What the cache stored
A QueryResponse is a struct around a slice of DataPoint. The DataPoint struct has a few pointer fields like PreviousValue *float64 and DeltaPct *float64 — populated only when a KPI is rendered with a comparison enabled.
The crucial detail: the comparison fields are not populated by the cached call path. A bare Execute() writes them as nil. The orchestrator that runs comparison — ExecuteWithCompare — runs two range queries (current period and previous period), then walks the current response and mutates each DataPoint's PreviousValue/DeltaPct in place.
current, _ := e.executeRange(orgID, env, req, dateFrom, dateTo) // CACHED
previous, _ := e.executeRange(orgID, env, req, prevFrom, prevTo) // CACHED
// Mutates current.Data — but current.Data points into the cache.
for i := range current.Data {
prevVal := previousMap[current.Data[i].GroupValue]
current.Data[i].PreviousValue = &prevVal
delta := ((current.Data[i].Value - prevVal) / prevVal) * 100
current.Data[i].DeltaPct = &delta
}ExecuteWithCompare then mutates the cached response. The third call sees a "cached" result that is no longer what we executed — DeltaPct now reflects the previous comparison, not the current one.How it would have manifested
On the live demo dashboard, the values barely move minute to minute, so the bug wouldn't have looked broken — DeltaPct would just lag.

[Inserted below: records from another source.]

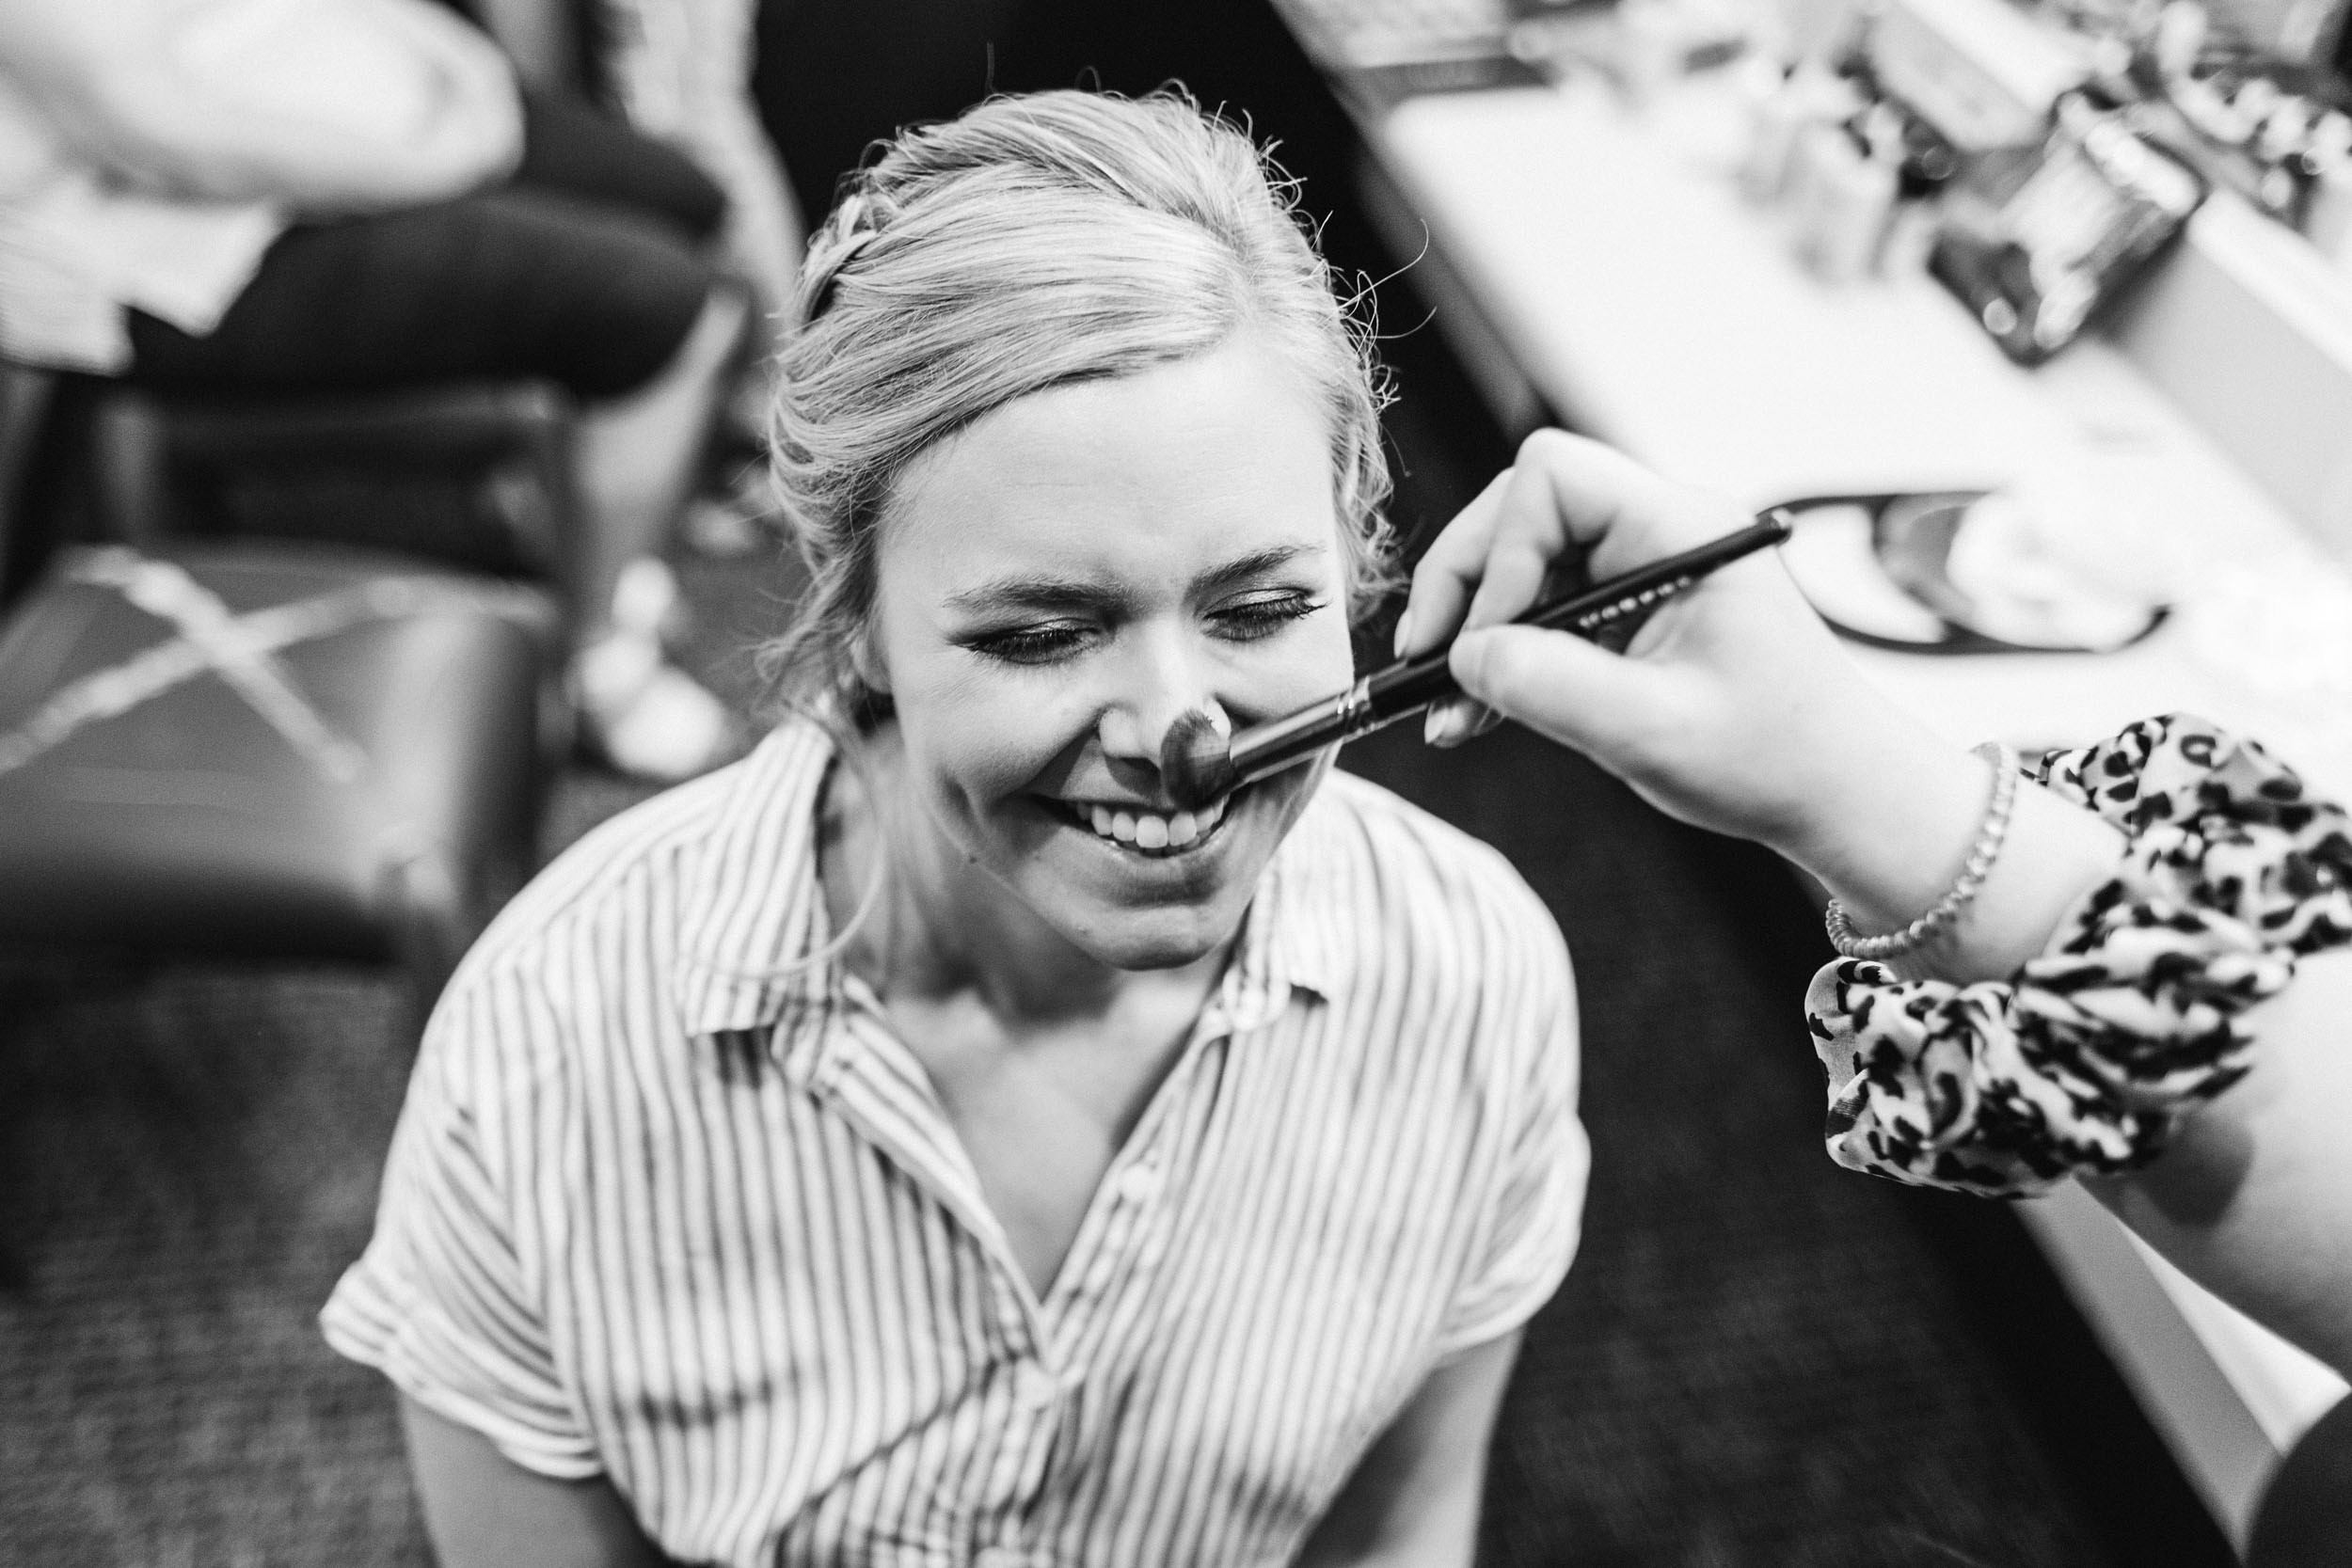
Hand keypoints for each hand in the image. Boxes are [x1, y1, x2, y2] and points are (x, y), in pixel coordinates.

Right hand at [1399, 432, 1924, 858]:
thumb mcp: (1652, 731)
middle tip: (1431, 666)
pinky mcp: (1629, 607)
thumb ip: (1551, 687)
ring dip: (1476, 629)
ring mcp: (1642, 566)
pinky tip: (1476, 712)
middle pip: (1521, 509)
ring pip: (1521, 560)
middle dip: (1466, 586)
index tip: (1489, 643)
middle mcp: (1660, 530)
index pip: (1552, 478)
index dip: (1501, 553)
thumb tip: (1464, 656)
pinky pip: (1544, 605)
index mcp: (1683, 531)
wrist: (1836, 794)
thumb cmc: (1773, 759)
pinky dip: (1503, 654)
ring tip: (1447, 710)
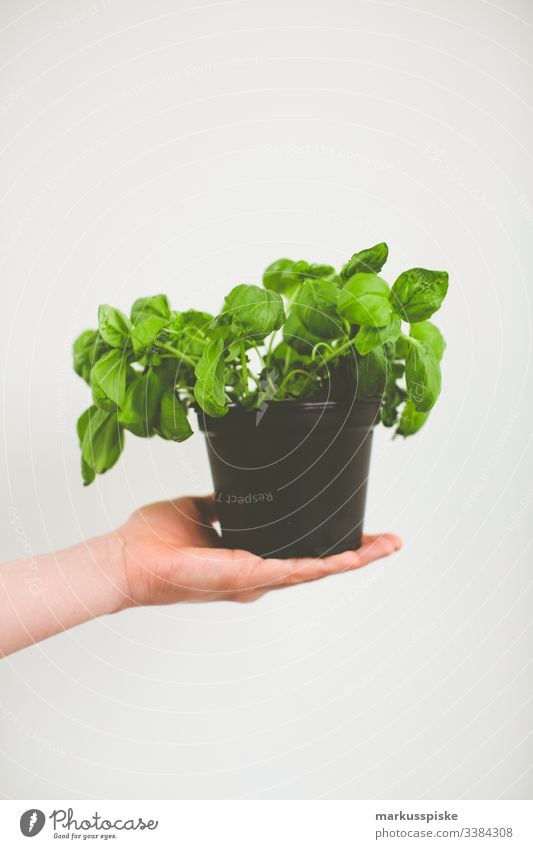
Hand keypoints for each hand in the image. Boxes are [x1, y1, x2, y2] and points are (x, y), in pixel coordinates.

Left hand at [116, 496, 401, 606]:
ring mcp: (255, 578)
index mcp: (247, 557)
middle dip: (357, 554)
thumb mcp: (196, 511)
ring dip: (354, 559)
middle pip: (319, 564)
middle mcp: (256, 574)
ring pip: (316, 569)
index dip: (331, 544)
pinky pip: (295, 571)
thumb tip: (231, 492)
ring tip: (387, 547)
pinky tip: (352, 557)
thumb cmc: (154, 541)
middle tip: (392, 542)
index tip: (359, 532)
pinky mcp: (247, 577)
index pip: (299, 550)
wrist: (128, 559)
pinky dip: (326, 565)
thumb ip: (219, 504)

On a real customer dashboard with active traffic, KPI deltas would have drifted in non-obvious ways. Hard to debug, easy to ship.
Worse: two concurrent requests against the same cache key would both write to the same DataPoint slice. That's a data race the Go race detector would flag immediately under load — but the unit tests we'd written exercised get/set in serial.
The fix
Clone the response on cache hit. The structure is shallow — the only thing that needs duplicating is the Data slice; Meta is a value type with no internal pointers.
func (c *resultCache) get(key string) *models.QueryResponse {
c.mu.RLock()
entry, ok := c.entries[key]
c.mu.RUnlock()
if !ok || time.Now().After(entry.expiresAt) {
return nil
}
return cloneResponse(entry.value)
}
func cloneResponse(src *models.QueryResponse) *models.QueryResponse {
if src == nil {
return nil
}
out := *src
if src.Data != nil {
out.Data = make([]models.DataPoint, len(src.Data))
copy(out.Data, src.Data)
}
return &out
}DataPoint is a value type containing pointers, but the pointers point to scalars (*float64). When ExecuteWithCompare assigns current.Data[i].PreviousValue = &prevVal, it overwrites the field in the cloned slice element, not the cached one. The cached entry stays clean.
The test that catches this
The bug was invisible to "does the cache return what was put in" tests. The test that catches it has to mutate the returned value, then ask for it again:
func TestCache_CloneIsolatesMutation(t *testing.T) {
c := newResultCache(8)
resp := &models.QueryResponse{Data: []models.DataPoint{{Value: 1}}}
c.set("k", resp, time.Minute)
first := c.get("k")
first.Data[0].Value = 999
second := c.get("k")
if second.Data[0].Value != 1 {
t.Fatalf("cache leaked mutation: got %v, want 1", second.Data[0].Value)
}
}That test failed before the clone. After: green, including under -race.
Rules of thumb
- A cache that returns a pointer is implicitly promising callers won't mutate. Almost no API documents that promise. Almost no caller respects it.
- Either return a copy or return an interface that's read-only at the type level. Cloning is cheaper than tracking down a mystery intermittent bug six months later.
- Test that mutating the returned value doesn't affect the next get. That single test would have caught this on the first run.
- Run new caches with the race detector under realistic concurrency before claiming they work. Serial unit tests aren't enough.
Where this landed
The cache shipped to the live emban.sidelabs.dev dashboard. With the clone fix in place, repeat dashboard load is 34 ms (down from 247 ms), sustained throughput is 380 req/s at 16 concurrent clients, and we haven't seen a single race-condition flag in two days of synthetic traffic.
Source for the cache and concurrency limiter is in internal/query/cache.go and internal/query/concurrency.go. The full set of tests, including the mutation-isolation one, is in cache_test.go.